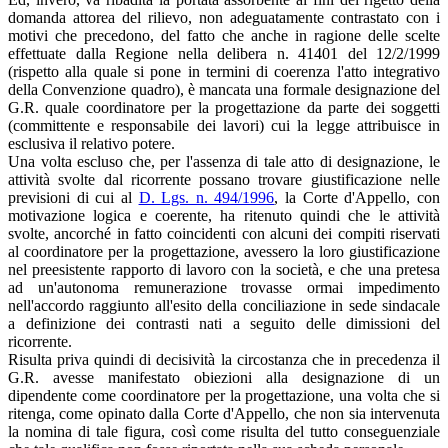
domanda attorea del rilievo, non adeguatamente contrastato con i
motivi che precedono, del fatto che anche in ragione delle scelte
effettuate dalla Regione nella delibera n. 41401 del 12/2/1999
(rispetto alla quale si pone in termini di coerenza l'atto integrativo
della Convenzione quadro), è mancata una formale designazione del
G.R. quale coordinatore per la progettazione da parte dei soggetti
(committente e responsabile dei lavori) cui la legge attribuisce in
esclusiva il relativo potere.
Una volta escluso che, per l'assenza di tale atto di designazione, le
attività svolte dal ricorrente possano trovare giustificazione nelle
previsioni di cui al
D. Lgs. n. 494/1996
, la Corte d'Appello, con
motivazione logica e coerente, ha ritenuto quindi che le attività
svolte, ancorché in fatto coincidenti con alcuni dei compiti riservati
al coordinatore per la progettazione, avessero la loro giustificazione
nel preesistente rapporto di lavoro con la società, e che una pretesa
ad un'autonoma remunerazione trovasse ormai impedimento
nell'accordo raggiunto all'esito della conciliazione in sede sindacale
a definizione dei contrasti nati a seguito delle dimissioni del
ricorrente.
Risulta priva quindi di decisività la circostanza che in precedenza il
G.R. avesse manifestato obiezioni alla designazione di un
dipendente come coordinatore per la progettazione, una volta che si
ritenga, come opinato dalla Corte d'Appello, che non sia intervenuta
la nomina di tale figura, così come risulta del tutto conseguenziale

→ **TASK DIRECTIONS**: Return every entry above exactly as written, with no pictures included.

→ **WRITTEN RESPONSE**:
domanda attorea del rilievo, non adeguatamente contrastato con i
motivi che precedono, del fatto che anche in ragione delle scelte
effettuate dalla Regione nella delibera n. 41401 del 12/2/1999
(rispetto alla quale si pone in termini di coerenza l'atto integrativo
della Convenzione quadro), è mancata una formale designazione del
G.R. quale coordinatore per la progettazione da parte dei soggetti
(committente e responsabile dei lavori) cui la legge attribuisce in
esclusiva il relativo potere.
Una volta escluso che, per l'assenza di tale atto di designazione, le
attività svolte dal ricorrente possano trovare giustificazione nelle
previsioni di cui al
D. Lgs. n. 494/1996
, la Corte d'Appello, con
motivazione logica e coerente, ha ritenuto quindi che le attività
svolte, ancorché in fatto coincidenti con alcuni dei compiti riservati
al coordinatore per la progettazione, avessero la loro giustificazione
nel preesistente rapporto di lavoro con la società, e che una pretesa
ad un'autonoma remunerazione trovasse ormai impedimento
nell'accordo raggiunto all'esito della conciliazione in sede sindacale
a definizione dei contrasti nati a seguito delle dimissioni del
ricorrente.
Risulta priva quindi di decisività la circostanza che in precedenza il
G.R. avesse manifestato obiezioni alla designazione di un
dipendente come coordinatore per la progettazione, una volta che si
ritenga, come opinato dalla Corte d'Appello, che non sia intervenuta
la nomina di tale figura, così come risulta del tutto conseguenziale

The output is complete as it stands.